ACTIVITY | Until the last line is reached, keep transcribing the material exactly.

DATA RECORDS |
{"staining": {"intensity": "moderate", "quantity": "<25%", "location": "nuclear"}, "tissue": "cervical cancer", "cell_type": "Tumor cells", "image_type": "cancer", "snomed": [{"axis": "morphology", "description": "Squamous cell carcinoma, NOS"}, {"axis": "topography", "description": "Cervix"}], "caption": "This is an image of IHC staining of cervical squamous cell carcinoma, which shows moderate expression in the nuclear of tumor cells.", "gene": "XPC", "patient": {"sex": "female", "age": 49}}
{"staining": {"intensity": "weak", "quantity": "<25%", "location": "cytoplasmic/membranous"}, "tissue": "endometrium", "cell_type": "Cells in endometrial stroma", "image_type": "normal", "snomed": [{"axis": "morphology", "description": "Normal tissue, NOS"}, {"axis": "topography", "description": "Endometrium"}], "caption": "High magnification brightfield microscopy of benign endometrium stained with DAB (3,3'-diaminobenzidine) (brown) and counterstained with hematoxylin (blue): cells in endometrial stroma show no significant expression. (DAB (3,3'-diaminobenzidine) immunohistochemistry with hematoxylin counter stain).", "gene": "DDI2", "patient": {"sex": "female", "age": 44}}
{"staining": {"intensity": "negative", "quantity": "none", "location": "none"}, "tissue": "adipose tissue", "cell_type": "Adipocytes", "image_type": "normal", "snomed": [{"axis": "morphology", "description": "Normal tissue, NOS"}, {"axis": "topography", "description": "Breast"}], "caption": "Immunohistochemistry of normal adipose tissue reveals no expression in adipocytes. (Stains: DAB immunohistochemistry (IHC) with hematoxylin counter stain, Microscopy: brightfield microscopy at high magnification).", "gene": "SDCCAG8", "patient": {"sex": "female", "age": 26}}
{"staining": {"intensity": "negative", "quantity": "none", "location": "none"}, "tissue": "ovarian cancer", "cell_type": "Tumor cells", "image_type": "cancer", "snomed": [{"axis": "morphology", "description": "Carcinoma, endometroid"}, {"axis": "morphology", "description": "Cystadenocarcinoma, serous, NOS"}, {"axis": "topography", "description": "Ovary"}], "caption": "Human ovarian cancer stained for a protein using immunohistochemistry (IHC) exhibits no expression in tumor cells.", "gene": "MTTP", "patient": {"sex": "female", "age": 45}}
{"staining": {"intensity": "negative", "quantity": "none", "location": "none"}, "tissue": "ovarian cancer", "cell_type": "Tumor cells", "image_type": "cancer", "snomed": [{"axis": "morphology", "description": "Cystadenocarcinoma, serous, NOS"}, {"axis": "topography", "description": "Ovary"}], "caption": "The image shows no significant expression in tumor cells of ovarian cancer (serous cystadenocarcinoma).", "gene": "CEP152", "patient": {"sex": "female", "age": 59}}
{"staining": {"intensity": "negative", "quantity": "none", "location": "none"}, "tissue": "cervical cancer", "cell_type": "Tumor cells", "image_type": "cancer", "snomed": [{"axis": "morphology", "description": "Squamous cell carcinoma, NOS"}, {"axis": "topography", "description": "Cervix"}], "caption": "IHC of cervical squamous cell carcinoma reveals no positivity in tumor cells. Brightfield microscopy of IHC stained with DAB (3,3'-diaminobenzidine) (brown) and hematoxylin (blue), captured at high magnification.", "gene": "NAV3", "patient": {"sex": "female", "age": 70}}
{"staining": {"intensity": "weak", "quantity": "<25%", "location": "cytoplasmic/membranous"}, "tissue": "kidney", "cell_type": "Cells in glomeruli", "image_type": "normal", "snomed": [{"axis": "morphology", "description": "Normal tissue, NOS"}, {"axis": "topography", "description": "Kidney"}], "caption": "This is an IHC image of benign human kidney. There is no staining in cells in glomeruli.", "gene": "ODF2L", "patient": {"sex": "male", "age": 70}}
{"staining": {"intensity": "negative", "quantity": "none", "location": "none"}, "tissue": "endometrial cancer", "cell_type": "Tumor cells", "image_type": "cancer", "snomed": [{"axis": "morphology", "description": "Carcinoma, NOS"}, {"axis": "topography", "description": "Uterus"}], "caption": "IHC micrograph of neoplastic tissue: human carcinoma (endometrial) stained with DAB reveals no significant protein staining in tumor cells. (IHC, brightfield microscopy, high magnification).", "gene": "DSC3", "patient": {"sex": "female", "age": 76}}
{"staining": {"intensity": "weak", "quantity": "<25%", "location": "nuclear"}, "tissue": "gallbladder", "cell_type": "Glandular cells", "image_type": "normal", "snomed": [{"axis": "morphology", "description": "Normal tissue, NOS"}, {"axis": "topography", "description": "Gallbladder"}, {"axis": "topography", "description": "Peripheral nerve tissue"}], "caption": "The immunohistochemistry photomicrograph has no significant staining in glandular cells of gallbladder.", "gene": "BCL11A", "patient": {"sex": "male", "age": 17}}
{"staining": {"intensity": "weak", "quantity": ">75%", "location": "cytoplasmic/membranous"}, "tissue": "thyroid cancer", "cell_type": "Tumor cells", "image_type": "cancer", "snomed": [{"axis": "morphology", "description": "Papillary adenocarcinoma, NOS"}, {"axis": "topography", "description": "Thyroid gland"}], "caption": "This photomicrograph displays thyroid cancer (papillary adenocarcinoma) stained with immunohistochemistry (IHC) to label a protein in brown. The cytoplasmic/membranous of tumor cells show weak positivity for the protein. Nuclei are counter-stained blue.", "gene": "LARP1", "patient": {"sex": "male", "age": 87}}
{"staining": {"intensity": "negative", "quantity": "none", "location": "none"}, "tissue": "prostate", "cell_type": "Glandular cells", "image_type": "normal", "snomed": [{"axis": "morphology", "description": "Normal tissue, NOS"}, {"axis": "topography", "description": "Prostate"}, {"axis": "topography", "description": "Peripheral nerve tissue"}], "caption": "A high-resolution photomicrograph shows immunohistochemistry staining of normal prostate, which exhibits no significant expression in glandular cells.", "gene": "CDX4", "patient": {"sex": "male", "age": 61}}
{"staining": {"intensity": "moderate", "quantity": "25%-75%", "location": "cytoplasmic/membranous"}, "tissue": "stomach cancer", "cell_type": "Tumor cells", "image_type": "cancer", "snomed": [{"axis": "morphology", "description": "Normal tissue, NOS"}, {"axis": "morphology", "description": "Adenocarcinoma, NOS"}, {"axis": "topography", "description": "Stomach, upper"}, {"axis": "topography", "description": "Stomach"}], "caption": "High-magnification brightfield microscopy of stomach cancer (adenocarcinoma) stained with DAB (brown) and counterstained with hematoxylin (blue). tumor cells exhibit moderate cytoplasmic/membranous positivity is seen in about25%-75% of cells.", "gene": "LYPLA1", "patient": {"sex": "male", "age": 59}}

OUTPUT OF THE TASK |
{"staining": {"intensity": "moderate", "quantity": "<25%", "location": "nuclear"}, "tissue": "cervical cancer", "cell_type": "Tumor cells", "image_type": "cancer", "snomed": [{"axis": "morphology", "description": "Squamous cell carcinoma, NOS"}, {"axis": "topography", "description": "Cervix"}], "caption": "This is an image of IHC staining of cervical squamous cell carcinoma, which shows moderate expression in the nuclear of tumor cells.", "gene": "XPC", "patient": {"sex": "female", "age": 49}}
{"staining": {"intensity": "weak", "quantity": "<25%", "location": "cytoplasmic/membranous"}, "tissue": "endometrium", "cell_type": "Cells in endometrial stroma", "image_type": "normal", "snomed": [{"axis": "morphology", "description": "Normal tissue, NOS"}, {"axis": "topography", "description": "Endometrium"}], "caption": "High magnification brightfield microscopy of benign endometrium stained with DAB (3,3'-diaminobenzidine) (brown) and counterstained with hematoxylin (blue): cells in endometrial stroma show no significant expression. (DAB (3,3'-diaminobenzidine) immunohistochemistry with hematoxylin counter stain).", "gene": "DDI2", "patient": {"sex": "female", "age": 44}}
{"staining": {"intensity": "negative", "quantity": "none", "location": "none"}, "tissue": "adipose tissue", "cell_type": "Adipocytes", "image_type": "normal", "snomed": [{"axis": "morphology", "description": "Normal tissue, NOS"}, {"axis": "topography", "description": "Breast"}], "caption": "Immunohistochemistry of normal adipose tissue reveals no expression in adipocytes. (Stains: DAB immunohistochemistry (IHC) with hematoxylin counter stain, Microscopy: brightfield microscopy at high magnification).", "gene": "SDCCAG8", "patient": {"sex": "female", "age": 26}}
{"staining": {"intensity": "negative", "quantity": "none", "location": "none"}, "tissue": "ovarian cancer", "cell_type": "Tumor cells", "image_type": "cancer", "snomed": [{"axis": "morphology", "description": "Carcinoma, endometroid"}, {"axis": "morphology", "description": "Cystadenocarcinoma, serous, NOS"}, {"axis": "topography", "description": "Ovary"}], "caption": "Human ovarian cancer stained for a protein using immunohistochemistry (IHC) exhibits no expression in tumor cells.", "gene": "MTTP", "patient": {"sex": "female", "age": 45}}
{"staining": {"intensity": "negative", "quantity": "none", "location": "none"}, "tissue": "ovarian cancer", "cell_type": "Tumor cells", "image_type": "cancer", "snomed": [{"axis": "morphology", "description": "Cystadenocarcinoma, serous, NOS"}, {"axis": "topography", "description": "Ovary"}], "caption": "The image shows no significant expression in tumor cells of ovarian cancer (serous cystadenocarcinoma).", "gene": "CEP152", "patient": {"sex": "female", "age": 59}}
{"staining": {"intensity": "negative", "quantity": "none", "location": "none"}, "tissue": "cervical cancer", "cell_type": "Tumor cells", "image_type": "cancer", "snomed": [{"axis": "morphology", "description": "Squamous cell carcinoma, NOS"}, {"axis": "topography", "description": "Cervix"}], "caption": "IHC of cervical squamous cell carcinoma reveals no positivity in tumor cells. Brightfield microscopy of IHC stained with DAB (3,3'-diaminobenzidine) (brown) and hematoxylin (blue), captured at high magnification.", "gene": "NAV3", "patient": {"sex": "female", "age": 70}}
{"staining": {"intensity": "weak", "quantity": "<25%", "location": "cytoplasmic/membranous"}, "tissue": "kidney", "cell_type": "Cells in glomeruli", "image_type": "normal", "snomed": [{"axis": "morphology", "description": "Normal tissue, NOS"}, {"axis": "topography", "description": "Kidney"}], "caption": "This is an IHC image of benign human kidney. There is no staining in cells in glomeruli.", "gene": "ODF2L", "patient": {"sex": "male", "age": 70}}
{"staining": {"intensity": "negative", "quantity": "none", "location": "none"}, "tissue": "endometrial cancer", "cell_type": "Tumor cells", "image_type": "cancer", "snomed": [{"axis": "morphology", "description": "Carcinoma, NOS"}, {"axis": "topography", "description": "Uterus"}], "caption": "IHC micrograph of neoplastic tissue: human carcinoma (endometrial) stained with DAB reveals no significant protein staining in tumor cells. (IHC, brightfield microscopy, high magnification).", "gene": "DSC3", "patient": {"sex": "female", "age": 76}}
{"staining": {"intensity": "weak", "quantity": "<25%", "location": "nuclear"}, "tissue": "gallbladder", "cell_type": "Glandular cells", "image_type": "normal", "snomed": [{"axis": "morphology", "description": "Normal tissue, NOS"}, {"axis": "topography", "description": "Gallbladder"}, {"axis": "topography", "description": "Peripheral nerve tissue"}], "caption": "The immunohistochemistry photomicrograph has no significant staining in glandular cells of gallbladder.", "gene": "BCL11A", "patient": {"sex": "male", "age": 17}}
{"staining": {"intensity": "weak", "quantity": ">75%", "location": "cytoplasmic/membranous"}, "tissue": "thyroid cancer", "cell_type": "Tumor cells", "image_type": "cancer", "snomed": [{"axis": "morphology", "description": "Papillary adenocarcinoma, NOS"}, {"axis": "topography", "description": "Thyroid gland"}], "caption": "This photomicrograph displays thyroid cancer (papillary adenocarcinoma) stained with immunohistochemistry (IHC) to label a protein in brown. The cytoplasmic/membranous of tumor cells show weak positivity for the protein. Nuclei are counter-stained blue.", "gene": "LARP1", "patient": {"sex": "male", "age": 87}}
{"staining": {"intensity": "negative", "quantity": "none", "location": "none"}, "tissue": "prostate", "cell_type": "Glandular cells", "image_type": "normal", "snomed": [{"axis": "morphology", "description": "Normal tissue, NOS"}, {"axis": "topography", "description": "Prostate"}, {"axis": "topography", "description": "Peripheral nerve tissue"}], "caption": "A high-resolution photomicrograph shows immunohistochemistry staining of normal prostate, which exhibits no significant expression in glandular cells.", "gene": "CDX4", "patient": {"sex": "male", "age": 61}}
{"staining": {"intensity": "moderate", "quantity": "25%-75%", "location": "cytoplasmic/membranous"}, "tissue": "stomach cancer", "cell_type": "Tumor cells", "image_type": "cancer", "snomed": [{"axis": "morphology", "description": "Normal tissue, NOS"}, {"axis": "morphology", "description": "Adenocarcinoma, NOS"}, {"axis": "topography", "description": "Stomach, upper"}, {"axis": "topography", "description": "Stomach"}], "caption": "High-magnification brightfield microscopy of stomach cancer (adenocarcinoma) stained with DAB (brown) and counterstained with hematoxylin (blue). tumor cells exhibit moderate cytoplasmic/membranous positivity is seen in about25%-75% of cells.", "gene": "LYPLA1", "patient": {"sex": "male", "age": 59}}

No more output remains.